Take the material below and restate it word for word, stopping after the line in which "Nachschlagen" occurs.
Dataset content below:
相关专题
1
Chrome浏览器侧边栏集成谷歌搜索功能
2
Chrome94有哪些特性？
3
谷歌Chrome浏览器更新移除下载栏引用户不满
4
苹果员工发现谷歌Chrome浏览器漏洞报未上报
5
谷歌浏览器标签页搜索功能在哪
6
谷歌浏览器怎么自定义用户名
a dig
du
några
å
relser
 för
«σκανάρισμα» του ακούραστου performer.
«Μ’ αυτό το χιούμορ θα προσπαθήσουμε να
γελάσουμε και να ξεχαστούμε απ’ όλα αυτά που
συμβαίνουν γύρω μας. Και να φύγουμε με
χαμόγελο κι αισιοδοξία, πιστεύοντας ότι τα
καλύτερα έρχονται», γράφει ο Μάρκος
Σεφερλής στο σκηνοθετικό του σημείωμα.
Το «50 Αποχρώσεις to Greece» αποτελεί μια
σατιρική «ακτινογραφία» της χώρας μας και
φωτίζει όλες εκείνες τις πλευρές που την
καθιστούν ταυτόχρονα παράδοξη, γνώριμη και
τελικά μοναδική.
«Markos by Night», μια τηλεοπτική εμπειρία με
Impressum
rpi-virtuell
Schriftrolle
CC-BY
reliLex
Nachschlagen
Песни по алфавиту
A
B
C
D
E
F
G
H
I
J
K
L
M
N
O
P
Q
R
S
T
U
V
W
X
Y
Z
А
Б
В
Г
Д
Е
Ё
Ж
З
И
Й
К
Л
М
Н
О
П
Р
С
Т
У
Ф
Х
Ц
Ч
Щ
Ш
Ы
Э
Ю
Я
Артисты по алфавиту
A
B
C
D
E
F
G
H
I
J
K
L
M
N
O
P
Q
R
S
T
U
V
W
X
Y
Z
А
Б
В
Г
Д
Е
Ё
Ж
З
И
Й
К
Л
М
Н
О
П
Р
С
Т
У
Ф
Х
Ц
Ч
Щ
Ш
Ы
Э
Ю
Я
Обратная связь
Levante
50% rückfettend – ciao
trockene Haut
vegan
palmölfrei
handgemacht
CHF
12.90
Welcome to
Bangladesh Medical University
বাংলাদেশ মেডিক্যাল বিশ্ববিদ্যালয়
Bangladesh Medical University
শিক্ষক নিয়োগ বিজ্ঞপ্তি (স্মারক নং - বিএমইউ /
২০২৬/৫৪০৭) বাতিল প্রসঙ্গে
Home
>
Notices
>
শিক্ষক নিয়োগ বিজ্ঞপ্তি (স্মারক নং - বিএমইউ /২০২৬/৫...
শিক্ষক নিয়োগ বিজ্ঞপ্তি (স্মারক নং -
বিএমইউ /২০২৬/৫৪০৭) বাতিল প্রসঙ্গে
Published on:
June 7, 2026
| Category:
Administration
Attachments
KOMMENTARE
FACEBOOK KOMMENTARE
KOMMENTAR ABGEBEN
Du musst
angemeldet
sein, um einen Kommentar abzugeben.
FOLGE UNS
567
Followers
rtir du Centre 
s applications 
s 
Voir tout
End of Dataset content.
**Response:**
相关专题
1
Chrome浏览器侧边栏集成谷歌搜索功能
2
Chrome94有哪些特性？
3
谷歌Chrome浏览器更新移除下载栏引用户不满
4
苹果员工发现谷歌Chrome浏览器漏洞报未上报
5
谷歌浏览器标签页搜索功能在哪
6
谷歌浏览器怎么自定义用户名
a dig
du
några
å
relser
 för
«σκανάρισμα» του ακούραστου performer.
«Μ’ αυτό το χιούμορ θα προσπαθήσουμε να
γελάσουμε και να ξεχαστούμε απ’ όλα αυτά που
συμβαίνουν γύρω μας. Και να φύγουμε με
χαμόγελο κι αισιοδοξία, πιστεύοντας ότι τα
καλύτερα έρχονται», γράφει ο Μάρκος
Σεφερλής στο σκηνοθετικό του σημείωμα.
Το «50 Αποχρώσεις to Greece» αποτελεί μια
σατιρική «ακτινογραφία» της χώρας μας και
φωτίζει όλες εκείνες τις πλευρές που την
καθιστούν ταυτόχρονα παράδοξη, γνώριμη και
τελικά μοναδική.
«Markos by Night», μια τηλεοπτική εμπειρία με
Impressum
rpi-virtuell
Schriftrolle
CC-BY
reliLex
Nachschlagen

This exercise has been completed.